Sunday, June 24, 2007

Conta-Corrente

Façam-se grandes caminhos-de-ferro, atendam-se os clamores das grandes cidades, mas oiçam-se algumas vezes as vozes dos humildes e dos pequenos. A Póvoa necessita um porto. E isso que os poveiros não podem pedir, porque não lhes ensinaram a falar, não é um favor, é uma dívida. Na sua conta-corrente com o Estado, eles dão tudo e recebem nada. Porque não se lhes restituirá o valor de cinco ou seis anos do imposto do pescado, fazendo-se-lhes o porto que não custa mais do que uma centena de contos?

Cem contos, eis aí o orçamento da obra já estudada, mas que dorme o sono plácido burocrático, destino dos projectos que não interessam aos poderosos.

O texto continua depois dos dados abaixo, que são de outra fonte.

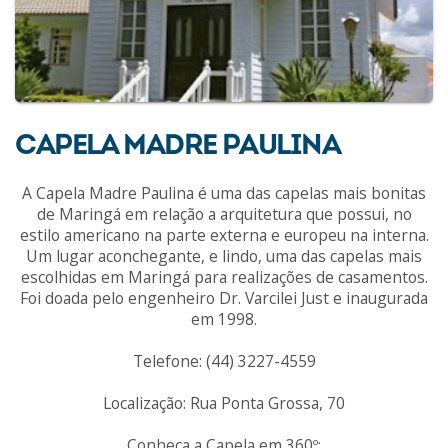
CAPELA MADRE PAULINA
A Capela Madre Paulina é uma das capelas mais bonitas
de Maringá em relação a arquitetura que possui, no
estilo americano na parte externa e europeu na interna.
Um lugar aconchegante, e lindo, uma das capelas mais
escolhidas em Maringá para realizações de casamentos.
Foi doada pelo engenheiro Dr. Varcilei Just e inaugurada
em 1998.
Telefone: (44) 3227-4559
Localização: Rua Ponta Grossa, 70
Conheça a Capela em 360º:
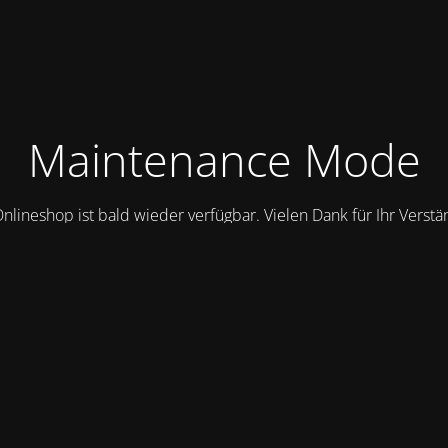
Maintenance Mode
nlineshop ist bald wieder verfügbar. Vielen Dank für Ihr Verstä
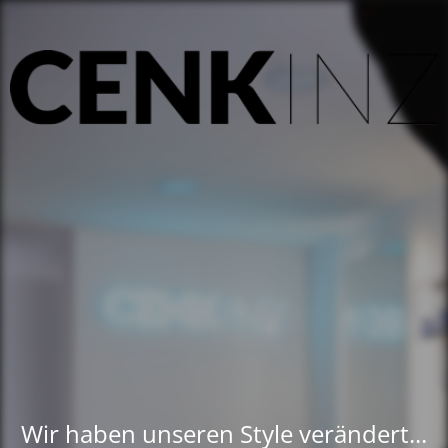
Wir haben unseren Style verändert...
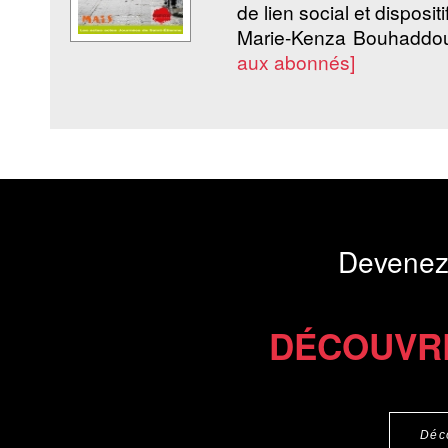
de lien social et disposit
Marie-Kenza Bouhaddo
aux abonnés]
Commander l'Ebook 12 €
Téléchargement abon
Devenez
DÉCOUVR
Déc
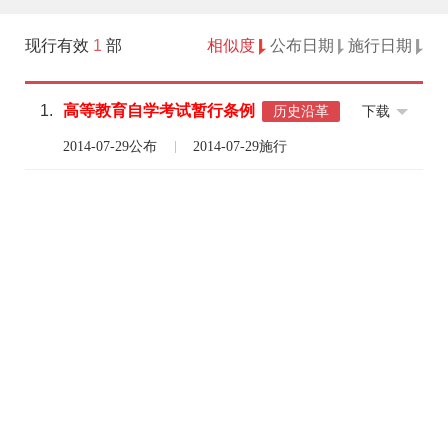
现行有效
1
部
相似度
公布日期
施行日期
1.
高等
教育
自学
考试
暂行
条例
下载
历史沿革
2014-07-29公布
2014-07-29施行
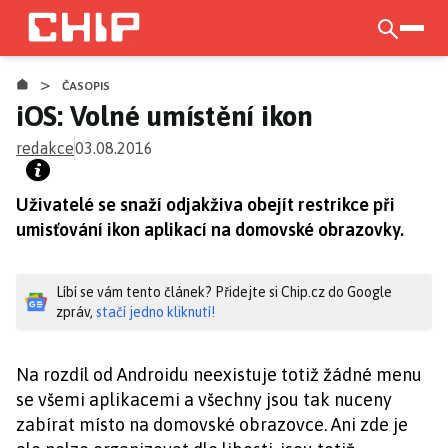
Přejít
k
otevří
hlavnímu
>
obsahu
ČASOPIS
iOS: Volné umístění ikon
redakce
03.08.2016
Uživatelé se snaží odjakživa obejít restrikce při
umisťování ikon aplikací na domovské obrazovky.
Líbí se vám tento článek? Přidejte si Chip.cz do Google
zpráv,
stačí jedno kliknutí!
Na rozdíl od Androidu neexistuje totiž žádné menu
se všemi aplikacemi a všechny jsou tak nuceny
zabírat místo na domovské obrazovce. Ani zde je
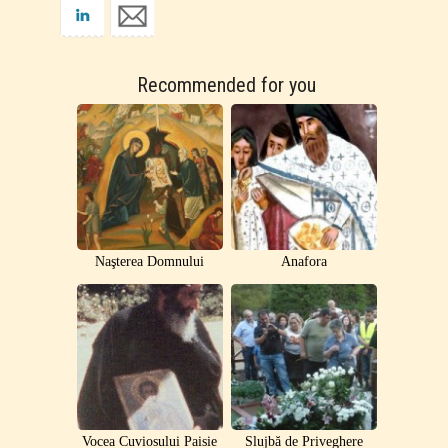
Recommended for you
Naşterea Domnului
Anafora
Vocea Cuviosului Paisie
Slujbă de Priveghere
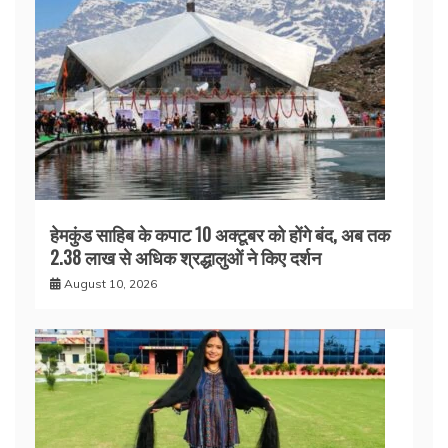
हेमकुंड साहिब के कपाट 10 अक्टूबर को होंगे बंद, अब तक
2.38 लाख से अधिक श्रद्धालुओं ने किए दर्शन
August 10, 2026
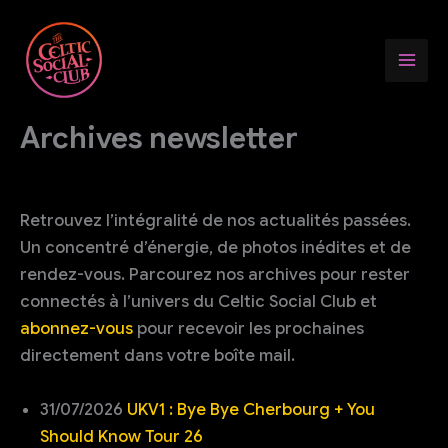
Aller
au
contenu
Archives newsletter
Retrouvez l’intégralité de nos actualités passées.
Un concentré d’énergie, de photos inédites et de
rendez-vous. Parcourez nos archives pour rester
connectés à l’univers du Celtic Social Club et
abonnez-vous
pour recevoir les prochaines
directement dans votre boîte mail.
31/07/2026
UKV1 : Bye Bye Cherbourg + You
Should Know Tour 26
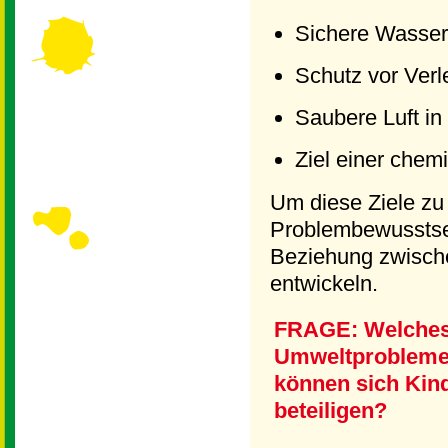
Sichere Wasser
Schutz vor Ver
Saubere Luft in
Ziel einer chem
Um diese Ziele zu
Problembewusstsei
Beziehung zwisch
entwickeln.
FRAGE: Welches 
Umweltprobleme 
können sich Kin
beteiligen?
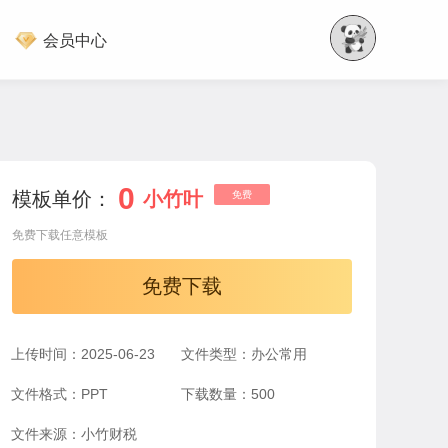
会员中心
0
模板单价：
小竹叶
免费
免费下载任意模板
免费下载
上传时间：2025-06-23
文件类型：办公常用
文件格式：PPT
下载数量：500
文件来源：小竹财税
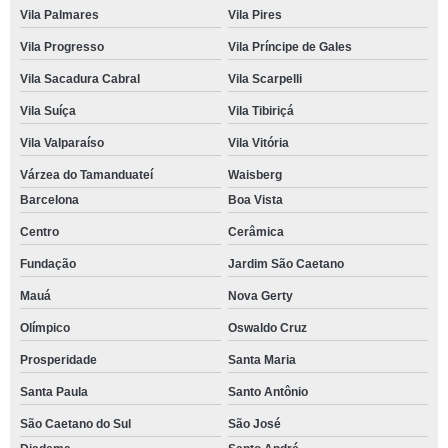
Vila Palmares
Vila Pires
Vila Progresso
Vila Príncipe de Gales
Vila Sacadura Cabral
Vila Scarpelli
Vila Suíça
Vila Tibiriçá
Vila Valparaíso
Vila Vitória
Várzea do Tamanduateí
Waisberg
Barcelona
Boa Vista
Centro
Cerâmica
Fundação
Jardim São Caetano
Mauá
Nova Gerty
Olímpico
Oswaldo Cruz
Prosperidade
Santa Maria
Santa Paula
Santo Antônio
São Caetano do Sul
São José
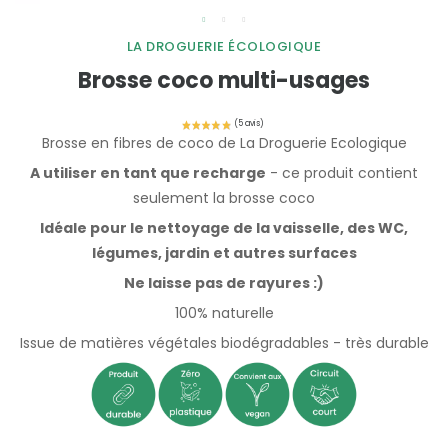
LA DROGUERIE ÉCOLOGIQUE
Brosse coco multi-usages
Brosse en fibres de coco de La Droguerie Ecologique
A utiliser en tant que recharge
- ce produit contient
seulement la brosse coco
Idéale pour le nettoyage de la vaisselle, des WC,
légumes, jardin et autres surfaces
Ne laisse pas de rayures :)
100% naturelle
Issue de matières végétales biodégradables - très durable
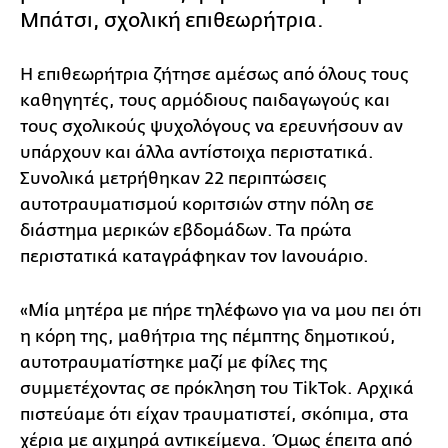
Μπάτσι, σχολική επιθεωρήτρια.
Η επιθεωρήτρια ζήτησε αμέσως από όλους τους
καθηγητές, τους αρμόδιους παιδαγωγούς και
τους σχολικούς ψυχολόγους να ερευνήσουν αν
υπάρχουν και άλλα αντίστοιχα περιστατικά.
Συνολικά μετρήθηκαν 22 περιπτώσεις
αυτοτραυματισμού κοριτσιών στην πόλη σε
διάστημα μερικών εβδομάδων. Τα πρώτα
περιστατικά καταγράφηκαν τον Ιανουάριο.
«Μία μητέρα με πήρε τηλέφωνο για να μου πει ότι
η κόρη της, μαθήτρια της πέμπτης δημοτικού,
αυτοτραυματίστηκε μαζί με φίλες της
συμμετέχοντας σε πρόκληση του TikTok. Αρχικά
πιστεύαμε ότι είχαν τραυματιστεί, σκόπιμα, στα
χέρια με αιχμηρά αντικείμενα. Όμως έπειτα από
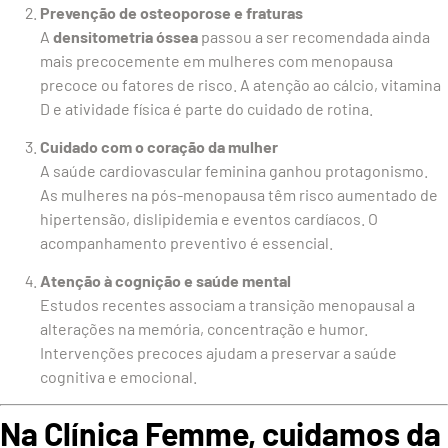
Prevenção de osteoporose e fraturas
A
densitometria óssea
passou a ser recomendada ainda
mais precocemente em mulheres com menopausa
precoce ou fatores de risco. A atenção ao cálcio, vitamina
D e atividade física é parte do cuidado de rotina.
Cuidado com o coração da mulher
A saúde cardiovascular feminina ganhou protagonismo.
As mulheres na pós-menopausa têm risco aumentado de
hipertensão, dislipidemia e eventos cardíacos. O
acompanhamento preventivo é essencial.
Atenção à cognição e saúde mental
Estudos recentes associam a transição menopausal a
alterações na memória, concentração e humor.
Intervenções precoces ajudam a preservar a saúde
cognitiva e emocional.
Na Clínica Femme, cuidamos da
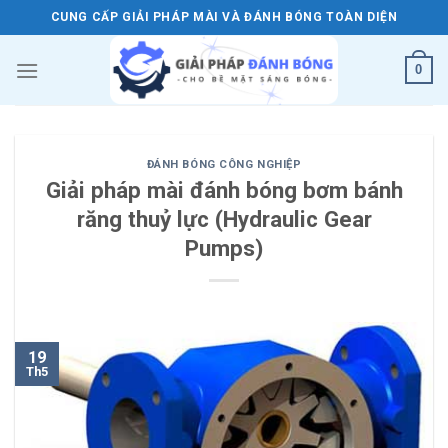
Skip
CUNG CẤP GIẢI PHÁP MÀI VÀ ĐÁNH BÓNG TOÀN DIỆN
to
content
0
ĐÁNH BÓNG CÔNG NGHIỆP
Giải pháp mài đánh bóng bơm bánh
răng thuỷ lực (Hydraulic Gear
Pumps)
19
Th5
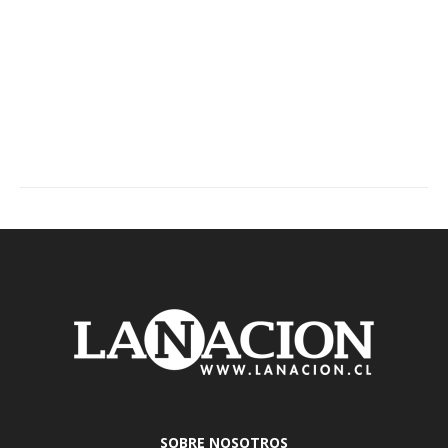
SOBRE NOSOTROS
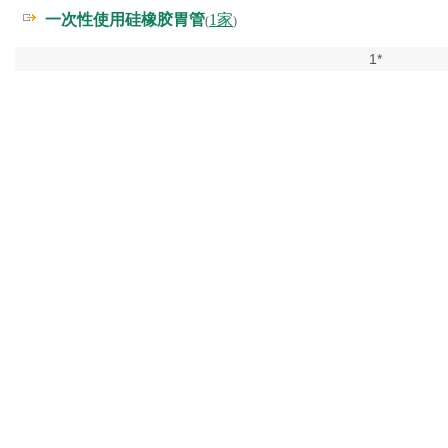
一次性使用硅橡胶胃管
1家
(
)
1*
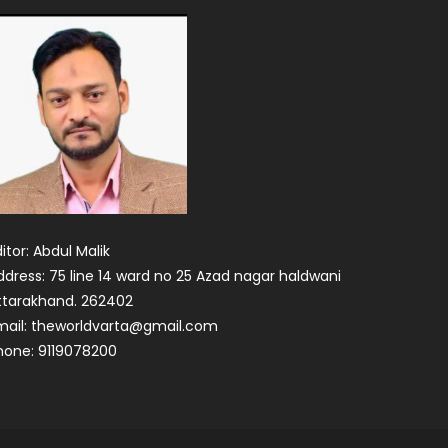
itor: Abdul Malik
ddress: 75 line 14 ward no 25 Azad nagar haldwani
ttarakhand. 262402
mail: theworldvarta@gmail.com
hone: 9119078200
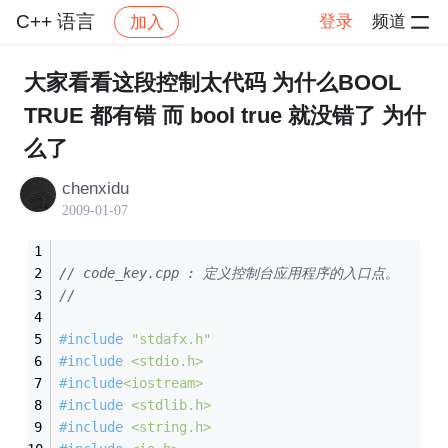
C++ 语言
登录
频道
加入
帖子详情
社区
C++ 语言
大家看看这段控制太代码 为什么BOOL
TRUE 都有错 而 bool true 就没错了 为什
么了
chenxidu
2009-01-07
// code_key.cpp : 定义控制台应用程序的入口点。
//
#
include
"stdafx.h"
#
include
<stdio.h>
#
include
<iostream>
#
include
<stdlib.h>
#
include
<string.h>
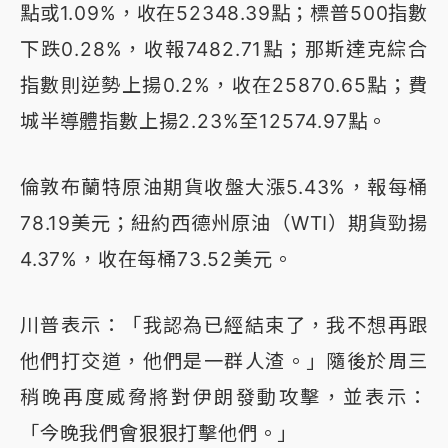
點或1.09%，收在52348.39點；標普500指數
下跌0.28%，收報7482.71點；那斯達克綜合
指數則逆勢上揚0.2%，收在25870.65點；費
城半導體指數上揚2.23%至12574.97點。
倫敦布蘭特原油期貨收盤大漲5.43%，報每桶
78.19美元；紐約西德州原油（WTI）期貨勁揚
4.37%，收在每桶73.52美元。
川普表示：「我認為已經結束了，我不想再跟
他們打交道，他們是一群人渣。」隨後於周三
稍晚再度威脅將對伊朗發動攻擊，並表示：
「今晚我們會狠狠打擊他們。」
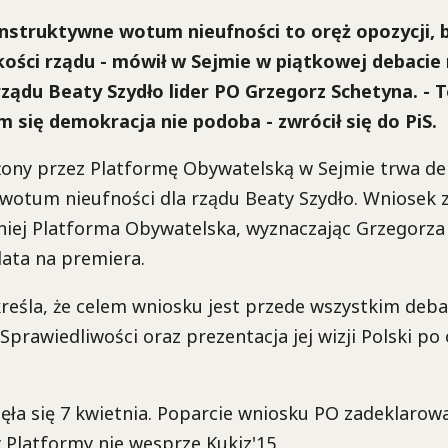
nstruktywne wotum nieufności to oręż opozycji, 
kości rządu - mówił w Sejmie w piątkowej debaci
rządu Beaty Szydło lider PO Grzegorz Schetyna. - 
 się demokracja nie podoba - zwrócił się do PiS.
żony przez Platformę Obywatelską w Sejmie trwa de
wotum nieufności dla rządu Beaty Szydło. Wniosek z
niej Platforma Obywatelska, wyznaczając Grzegorza
ata na premiera.
reśla, że celem wniosku jest przede wszystkim deb
Sprawiedliwości oraz prezentacja jej wizji Polski po
ęła się 7 kwietnia. Poparcie wniosku PO zadeklaro
y Platformy nie wesprze Kukiz'15.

Cem contos, Senhor [Rei D. Luís I], não correspondem a mais do que a Póvoa dá de imposto em cinco ou seis anos. Cem contos, a seis por cento, amortizáveis em 60 anos, não custam mais do que réis 6 187$563 ao ano, isto é muito menos de metade do que o imposto do pescado produz cada ano.

É simples, é justo, é fácil – não é assim? Porque se não realiza, pois?

Porque eles, pobres pescadores, não podem, nem sabem fazer conluios, nem unir-se resolutamente no dia dos votos e vendê-los à boca da urna. Este processo, com que na civilização se repete o processo dos bandoleiros, é o único meio de obter no vosso Reino aquilo a que se tem direito, e até aquilo a que se não tem jus.

São contudo, mais de quatro mil súbditos vossos; contribuem para a produção anual do Reino com 300 ou 400 contos da riqueza líquida, positivamente arrancada do seio das ondas à custa de trabalhos e mortes. Alimentam entre mulheres e filhos mais de outras tantas pessoas: alimentam é um modo de dizer, porque de Inverno passam fomes com as bravezas do mar. Comem com eles à mesa, cerceando-lhes a colheita das redes, a Senhora da Lapa, as vareiras, e o fisco. Dão por ano ao vosso Tesouro o melhor de 15 contos de réis – uns 5 ou 6 por cento do produto bruto de uma indústria em que o trabalho é tudo; uns 5 ou 6 por cento roubados ao pão de cada dia.

Dão 15 contos por ano ao vosso Tesouro, e custam nada, coisa alguma recebem do vosso Governo. E isto dura assim, anos após anos; e os Invernos vêm e os Verões passam, e o mar ruge e os barcos voltam-se, e as mulheres desgrenhadas choram, e os homens caem no fundo do mar, afogando-se – caem como as gotas de água, pesadas e vagarosas, antes da tempestade! O poveiro, Senhor, nada sabe, por isso nada exige; não há que temer daí as trovoadas sociais! Por isso mesmo ninguém o ouve; por isso mesmo ninguém lhe paga uma parte sequer da dívida enorme da Nação para com ele.

Oliveira Martins - Requerimento dos Poveiros. In «Política e Economia Nacional». 2.ª ed., 1885. p. 195–205.